TiFlash Alert Rules
This document introduces the alert rules of the TiFlash cluster.
TiFlash_schema_error
- Alert rule: - increase(tiflash_schema_apply_count{type="failed"}[15m]) > 0
- Description: - When the schema apply error occurs, an alert is triggered. 
- Solution: - The error might be caused by some wrong logic. Get support from PingCAP or the community. 
TiFlash_schema_apply_duration
- Alert rule: - histogram_quantile(0.99, sum(rate(tiflash_schema_apply_duration_seconds_bucket[1m])) BY (le, instance)) > 20
- Description: - When the probability that the apply duration exceeds 20 seconds is over 99%, an alert is triggered. 
- Solution: - It might be caused by the internal problems of the TiFlash storage engine. Get support from PingCAP or the community. 
TiFlash_raft_read_index_duration
- Alert rule: - histogram_quantile(0.99, sum(rate(tiflash_raft_read_index_duration_seconds_bucket[1m])) BY (le, instance)) > 3
- Description: - When the probability that the read index duration exceeds 3 seconds is over 99%, an alert is triggered. 

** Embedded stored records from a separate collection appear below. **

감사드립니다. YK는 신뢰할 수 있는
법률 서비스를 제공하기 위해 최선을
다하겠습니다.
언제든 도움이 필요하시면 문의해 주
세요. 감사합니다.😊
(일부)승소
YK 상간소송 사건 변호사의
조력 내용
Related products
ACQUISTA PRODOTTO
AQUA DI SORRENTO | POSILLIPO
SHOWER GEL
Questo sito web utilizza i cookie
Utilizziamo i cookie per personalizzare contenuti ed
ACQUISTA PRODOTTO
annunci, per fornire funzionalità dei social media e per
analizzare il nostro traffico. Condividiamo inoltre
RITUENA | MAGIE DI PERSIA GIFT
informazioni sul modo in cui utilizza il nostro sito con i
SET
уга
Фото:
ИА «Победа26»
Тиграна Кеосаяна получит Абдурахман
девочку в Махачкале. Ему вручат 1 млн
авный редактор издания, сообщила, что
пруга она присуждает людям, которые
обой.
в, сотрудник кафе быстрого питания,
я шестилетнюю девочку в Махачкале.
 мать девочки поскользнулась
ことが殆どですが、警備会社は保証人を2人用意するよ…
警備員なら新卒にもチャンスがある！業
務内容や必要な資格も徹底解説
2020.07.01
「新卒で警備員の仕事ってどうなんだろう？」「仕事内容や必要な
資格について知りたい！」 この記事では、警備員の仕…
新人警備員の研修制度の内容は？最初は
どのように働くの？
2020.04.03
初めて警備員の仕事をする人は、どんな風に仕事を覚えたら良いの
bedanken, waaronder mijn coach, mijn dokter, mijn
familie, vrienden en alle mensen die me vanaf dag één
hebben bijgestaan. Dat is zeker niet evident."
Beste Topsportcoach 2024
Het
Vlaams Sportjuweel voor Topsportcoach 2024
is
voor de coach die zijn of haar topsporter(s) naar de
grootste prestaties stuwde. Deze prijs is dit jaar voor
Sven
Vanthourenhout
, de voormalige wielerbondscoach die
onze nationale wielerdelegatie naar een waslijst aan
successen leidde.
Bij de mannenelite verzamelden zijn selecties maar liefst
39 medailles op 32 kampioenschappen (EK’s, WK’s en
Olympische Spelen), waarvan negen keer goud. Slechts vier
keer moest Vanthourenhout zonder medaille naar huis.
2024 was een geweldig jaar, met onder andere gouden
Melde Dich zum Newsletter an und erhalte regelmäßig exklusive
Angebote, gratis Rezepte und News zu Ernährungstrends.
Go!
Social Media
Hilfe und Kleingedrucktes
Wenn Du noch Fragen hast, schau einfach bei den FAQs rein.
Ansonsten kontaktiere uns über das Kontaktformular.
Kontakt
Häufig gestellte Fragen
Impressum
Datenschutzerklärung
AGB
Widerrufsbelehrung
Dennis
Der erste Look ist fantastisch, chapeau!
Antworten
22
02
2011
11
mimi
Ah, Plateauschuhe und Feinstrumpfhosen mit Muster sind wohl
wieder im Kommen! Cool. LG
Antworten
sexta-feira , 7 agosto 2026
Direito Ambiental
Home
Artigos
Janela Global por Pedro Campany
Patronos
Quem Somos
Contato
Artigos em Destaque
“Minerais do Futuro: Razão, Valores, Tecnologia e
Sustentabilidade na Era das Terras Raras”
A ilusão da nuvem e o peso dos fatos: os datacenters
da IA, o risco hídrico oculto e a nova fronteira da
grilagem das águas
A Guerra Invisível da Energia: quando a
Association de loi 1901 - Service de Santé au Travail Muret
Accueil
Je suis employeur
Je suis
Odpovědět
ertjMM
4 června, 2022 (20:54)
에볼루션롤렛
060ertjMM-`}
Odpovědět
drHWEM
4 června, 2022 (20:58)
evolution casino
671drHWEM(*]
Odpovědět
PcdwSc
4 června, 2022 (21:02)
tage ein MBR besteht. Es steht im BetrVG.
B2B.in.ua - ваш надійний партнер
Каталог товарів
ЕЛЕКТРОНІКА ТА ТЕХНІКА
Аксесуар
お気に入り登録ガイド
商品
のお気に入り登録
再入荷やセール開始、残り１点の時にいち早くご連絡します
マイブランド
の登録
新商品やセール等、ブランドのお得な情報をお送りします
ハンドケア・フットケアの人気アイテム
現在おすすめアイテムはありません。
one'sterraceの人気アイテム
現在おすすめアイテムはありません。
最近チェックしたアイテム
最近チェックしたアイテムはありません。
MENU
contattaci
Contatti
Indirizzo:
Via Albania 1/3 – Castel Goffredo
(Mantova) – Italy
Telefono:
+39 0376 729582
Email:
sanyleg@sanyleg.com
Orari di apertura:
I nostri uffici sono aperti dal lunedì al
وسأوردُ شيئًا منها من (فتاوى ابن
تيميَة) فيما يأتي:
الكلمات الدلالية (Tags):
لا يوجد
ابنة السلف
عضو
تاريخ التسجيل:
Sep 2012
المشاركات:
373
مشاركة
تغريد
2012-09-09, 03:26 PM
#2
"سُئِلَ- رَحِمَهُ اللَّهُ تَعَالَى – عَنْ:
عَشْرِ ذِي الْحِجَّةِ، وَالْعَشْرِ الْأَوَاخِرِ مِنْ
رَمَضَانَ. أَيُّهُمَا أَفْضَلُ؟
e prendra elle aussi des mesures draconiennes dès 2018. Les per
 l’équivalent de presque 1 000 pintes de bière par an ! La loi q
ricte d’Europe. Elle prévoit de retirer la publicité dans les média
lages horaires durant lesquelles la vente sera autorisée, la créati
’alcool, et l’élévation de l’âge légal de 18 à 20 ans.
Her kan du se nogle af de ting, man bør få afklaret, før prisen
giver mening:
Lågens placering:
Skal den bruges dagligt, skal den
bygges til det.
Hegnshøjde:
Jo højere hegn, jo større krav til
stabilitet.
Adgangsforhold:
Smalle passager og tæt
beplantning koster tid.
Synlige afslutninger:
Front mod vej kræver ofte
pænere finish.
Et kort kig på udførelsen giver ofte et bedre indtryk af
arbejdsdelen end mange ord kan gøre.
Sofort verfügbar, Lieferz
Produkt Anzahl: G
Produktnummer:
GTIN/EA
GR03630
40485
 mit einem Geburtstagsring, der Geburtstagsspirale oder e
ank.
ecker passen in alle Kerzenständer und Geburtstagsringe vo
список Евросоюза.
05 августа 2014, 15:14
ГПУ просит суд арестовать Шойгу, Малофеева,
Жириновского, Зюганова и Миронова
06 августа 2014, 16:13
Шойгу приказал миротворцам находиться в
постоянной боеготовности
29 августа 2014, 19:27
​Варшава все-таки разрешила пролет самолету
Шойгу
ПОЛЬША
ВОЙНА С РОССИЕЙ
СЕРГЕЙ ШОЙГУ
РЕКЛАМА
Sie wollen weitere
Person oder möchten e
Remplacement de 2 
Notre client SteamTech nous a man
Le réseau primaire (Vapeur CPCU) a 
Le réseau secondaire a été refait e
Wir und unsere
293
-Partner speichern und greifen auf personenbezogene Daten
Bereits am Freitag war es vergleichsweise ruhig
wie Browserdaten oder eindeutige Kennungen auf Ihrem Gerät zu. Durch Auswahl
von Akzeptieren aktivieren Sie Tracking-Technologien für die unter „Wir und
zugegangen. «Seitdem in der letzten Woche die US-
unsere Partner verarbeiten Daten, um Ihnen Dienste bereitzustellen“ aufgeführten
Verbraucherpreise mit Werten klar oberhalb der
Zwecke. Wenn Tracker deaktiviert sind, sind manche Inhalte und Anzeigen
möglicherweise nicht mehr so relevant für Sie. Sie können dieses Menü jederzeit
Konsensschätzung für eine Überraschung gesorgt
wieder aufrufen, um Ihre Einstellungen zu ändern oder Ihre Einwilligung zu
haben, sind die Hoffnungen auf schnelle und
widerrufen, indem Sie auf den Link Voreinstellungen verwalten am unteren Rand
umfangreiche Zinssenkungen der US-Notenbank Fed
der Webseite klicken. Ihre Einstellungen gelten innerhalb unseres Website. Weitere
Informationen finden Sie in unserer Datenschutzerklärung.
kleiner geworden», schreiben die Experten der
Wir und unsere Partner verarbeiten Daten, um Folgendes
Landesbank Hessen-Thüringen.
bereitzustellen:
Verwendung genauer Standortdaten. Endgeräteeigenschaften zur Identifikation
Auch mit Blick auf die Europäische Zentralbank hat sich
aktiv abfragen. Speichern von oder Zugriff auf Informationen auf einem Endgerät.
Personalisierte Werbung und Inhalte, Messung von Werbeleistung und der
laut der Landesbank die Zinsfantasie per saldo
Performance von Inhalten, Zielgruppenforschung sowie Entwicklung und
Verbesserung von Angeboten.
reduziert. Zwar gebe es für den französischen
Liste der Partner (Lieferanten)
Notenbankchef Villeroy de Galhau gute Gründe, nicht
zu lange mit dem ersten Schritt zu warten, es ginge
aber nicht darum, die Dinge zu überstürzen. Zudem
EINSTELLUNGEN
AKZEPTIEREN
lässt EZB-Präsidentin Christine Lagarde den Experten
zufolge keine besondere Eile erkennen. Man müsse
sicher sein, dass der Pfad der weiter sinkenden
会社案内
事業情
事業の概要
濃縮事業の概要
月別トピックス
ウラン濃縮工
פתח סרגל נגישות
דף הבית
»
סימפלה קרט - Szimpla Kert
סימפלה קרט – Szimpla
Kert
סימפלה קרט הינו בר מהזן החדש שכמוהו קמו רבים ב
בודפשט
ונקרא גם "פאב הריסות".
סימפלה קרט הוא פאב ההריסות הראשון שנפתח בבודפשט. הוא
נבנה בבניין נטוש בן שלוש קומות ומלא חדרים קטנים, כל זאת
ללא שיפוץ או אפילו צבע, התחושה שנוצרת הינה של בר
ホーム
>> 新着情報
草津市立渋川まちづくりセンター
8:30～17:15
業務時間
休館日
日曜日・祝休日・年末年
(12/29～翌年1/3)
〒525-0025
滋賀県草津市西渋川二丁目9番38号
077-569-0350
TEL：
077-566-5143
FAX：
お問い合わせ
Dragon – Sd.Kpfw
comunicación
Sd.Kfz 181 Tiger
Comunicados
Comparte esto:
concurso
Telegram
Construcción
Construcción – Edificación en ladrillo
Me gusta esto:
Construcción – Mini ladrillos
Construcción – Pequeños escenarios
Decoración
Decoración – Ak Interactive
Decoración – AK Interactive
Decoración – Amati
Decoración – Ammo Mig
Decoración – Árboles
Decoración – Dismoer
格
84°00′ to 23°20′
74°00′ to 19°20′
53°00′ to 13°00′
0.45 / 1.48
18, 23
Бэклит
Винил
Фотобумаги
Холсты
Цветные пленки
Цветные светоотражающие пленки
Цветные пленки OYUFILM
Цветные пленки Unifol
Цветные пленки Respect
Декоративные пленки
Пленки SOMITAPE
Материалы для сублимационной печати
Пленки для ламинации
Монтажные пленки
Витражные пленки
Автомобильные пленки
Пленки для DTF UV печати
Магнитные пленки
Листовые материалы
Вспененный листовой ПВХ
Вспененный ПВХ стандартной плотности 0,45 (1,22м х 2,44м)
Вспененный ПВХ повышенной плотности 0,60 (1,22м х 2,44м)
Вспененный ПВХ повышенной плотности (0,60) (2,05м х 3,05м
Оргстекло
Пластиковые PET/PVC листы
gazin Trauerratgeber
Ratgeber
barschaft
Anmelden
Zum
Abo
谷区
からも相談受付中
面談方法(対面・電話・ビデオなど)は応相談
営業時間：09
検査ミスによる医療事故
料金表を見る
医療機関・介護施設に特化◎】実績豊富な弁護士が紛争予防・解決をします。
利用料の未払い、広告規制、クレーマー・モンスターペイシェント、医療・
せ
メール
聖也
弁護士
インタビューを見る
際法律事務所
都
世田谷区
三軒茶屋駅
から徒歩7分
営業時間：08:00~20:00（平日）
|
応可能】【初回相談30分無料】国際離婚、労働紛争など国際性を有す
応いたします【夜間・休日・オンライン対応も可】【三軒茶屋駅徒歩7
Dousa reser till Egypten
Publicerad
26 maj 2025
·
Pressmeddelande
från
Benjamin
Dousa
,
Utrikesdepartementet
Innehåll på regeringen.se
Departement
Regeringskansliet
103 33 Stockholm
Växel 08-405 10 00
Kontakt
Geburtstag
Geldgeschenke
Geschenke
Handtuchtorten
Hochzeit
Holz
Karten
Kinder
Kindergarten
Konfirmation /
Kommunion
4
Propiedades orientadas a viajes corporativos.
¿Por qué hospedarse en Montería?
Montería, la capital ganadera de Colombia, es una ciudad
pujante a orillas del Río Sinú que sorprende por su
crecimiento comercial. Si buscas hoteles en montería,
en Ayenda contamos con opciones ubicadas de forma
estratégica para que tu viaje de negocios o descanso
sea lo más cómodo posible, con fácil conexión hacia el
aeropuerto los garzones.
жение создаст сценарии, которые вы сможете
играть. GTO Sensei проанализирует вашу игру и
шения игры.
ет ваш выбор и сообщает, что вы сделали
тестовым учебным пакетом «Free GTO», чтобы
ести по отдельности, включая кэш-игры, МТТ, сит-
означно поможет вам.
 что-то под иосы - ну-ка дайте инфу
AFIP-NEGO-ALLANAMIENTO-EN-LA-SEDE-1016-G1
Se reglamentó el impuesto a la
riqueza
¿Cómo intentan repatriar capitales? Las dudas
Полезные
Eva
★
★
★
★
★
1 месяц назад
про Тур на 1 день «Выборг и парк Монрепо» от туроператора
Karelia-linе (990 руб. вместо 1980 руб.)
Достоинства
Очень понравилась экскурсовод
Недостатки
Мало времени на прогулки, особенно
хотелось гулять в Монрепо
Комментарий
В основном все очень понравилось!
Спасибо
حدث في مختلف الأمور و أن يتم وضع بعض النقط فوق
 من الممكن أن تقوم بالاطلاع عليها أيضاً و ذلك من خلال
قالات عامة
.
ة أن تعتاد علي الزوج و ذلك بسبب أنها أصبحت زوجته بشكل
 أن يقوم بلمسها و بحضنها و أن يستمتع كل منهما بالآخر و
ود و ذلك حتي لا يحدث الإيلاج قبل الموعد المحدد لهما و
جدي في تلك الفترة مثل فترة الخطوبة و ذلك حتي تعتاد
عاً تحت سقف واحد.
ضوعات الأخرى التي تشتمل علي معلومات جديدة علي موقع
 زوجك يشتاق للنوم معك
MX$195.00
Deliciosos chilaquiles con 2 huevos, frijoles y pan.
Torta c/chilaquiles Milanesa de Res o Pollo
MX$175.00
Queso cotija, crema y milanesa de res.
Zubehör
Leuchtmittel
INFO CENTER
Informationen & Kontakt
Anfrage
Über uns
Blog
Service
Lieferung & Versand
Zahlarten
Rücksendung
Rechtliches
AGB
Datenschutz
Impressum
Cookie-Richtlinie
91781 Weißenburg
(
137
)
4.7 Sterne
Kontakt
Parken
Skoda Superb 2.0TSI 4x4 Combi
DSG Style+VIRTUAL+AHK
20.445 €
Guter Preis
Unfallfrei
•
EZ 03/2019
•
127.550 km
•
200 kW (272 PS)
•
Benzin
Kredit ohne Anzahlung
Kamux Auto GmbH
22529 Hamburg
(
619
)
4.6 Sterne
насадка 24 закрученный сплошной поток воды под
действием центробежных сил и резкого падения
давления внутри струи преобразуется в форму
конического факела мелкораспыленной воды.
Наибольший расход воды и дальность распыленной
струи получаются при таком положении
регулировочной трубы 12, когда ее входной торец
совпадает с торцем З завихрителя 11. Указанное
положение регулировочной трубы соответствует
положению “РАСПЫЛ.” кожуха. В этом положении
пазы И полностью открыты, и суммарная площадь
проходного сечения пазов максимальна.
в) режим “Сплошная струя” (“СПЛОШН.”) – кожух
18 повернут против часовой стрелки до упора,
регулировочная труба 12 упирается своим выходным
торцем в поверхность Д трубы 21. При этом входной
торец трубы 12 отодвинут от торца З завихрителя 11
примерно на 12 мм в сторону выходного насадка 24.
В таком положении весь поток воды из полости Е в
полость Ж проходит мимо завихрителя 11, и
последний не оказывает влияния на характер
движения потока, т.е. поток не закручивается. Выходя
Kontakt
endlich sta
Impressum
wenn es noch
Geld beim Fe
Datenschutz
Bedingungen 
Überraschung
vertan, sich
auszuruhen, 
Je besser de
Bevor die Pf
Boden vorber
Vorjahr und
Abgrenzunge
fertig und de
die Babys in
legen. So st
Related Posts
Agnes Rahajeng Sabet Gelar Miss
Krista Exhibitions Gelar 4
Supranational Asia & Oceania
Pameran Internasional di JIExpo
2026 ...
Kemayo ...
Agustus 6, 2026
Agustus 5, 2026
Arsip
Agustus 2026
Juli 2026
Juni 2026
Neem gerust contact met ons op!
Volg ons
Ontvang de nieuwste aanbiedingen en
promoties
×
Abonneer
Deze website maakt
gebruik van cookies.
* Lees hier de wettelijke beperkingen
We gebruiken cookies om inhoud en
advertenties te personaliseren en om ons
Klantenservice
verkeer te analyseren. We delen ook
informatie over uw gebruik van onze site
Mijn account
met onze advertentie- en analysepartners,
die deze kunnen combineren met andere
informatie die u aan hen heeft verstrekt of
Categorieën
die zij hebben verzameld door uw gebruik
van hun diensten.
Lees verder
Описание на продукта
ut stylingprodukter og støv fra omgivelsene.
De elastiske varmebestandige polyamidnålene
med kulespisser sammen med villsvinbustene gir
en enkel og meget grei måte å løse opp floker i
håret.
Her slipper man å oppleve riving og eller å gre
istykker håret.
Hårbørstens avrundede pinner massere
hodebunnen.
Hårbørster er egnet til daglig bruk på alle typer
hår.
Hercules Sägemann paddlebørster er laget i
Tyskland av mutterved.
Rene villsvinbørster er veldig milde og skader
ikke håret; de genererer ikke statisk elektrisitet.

- Solution: - The frequent retries might be caused by frequent splitting or migration of the TiKV cluster. You can check the TiKV cluster status to identify the retry reason. 
TiFlash_raft_wait_index_duration
- Alert rule: - histogram_quantile(0.99, sum(rate(tiflash_raft_wait_index_duration_seconds_bucket[1m])) BY (le, instance)) > 2
- Description: - When the probability that the waiting time for Region Raft Index in TiFlash exceeds 2 seconds is over 99%, an alert is triggered. 
- Solution: - It might be caused by a communication error between TiKV and the proxy. Get support from PingCAP or the community.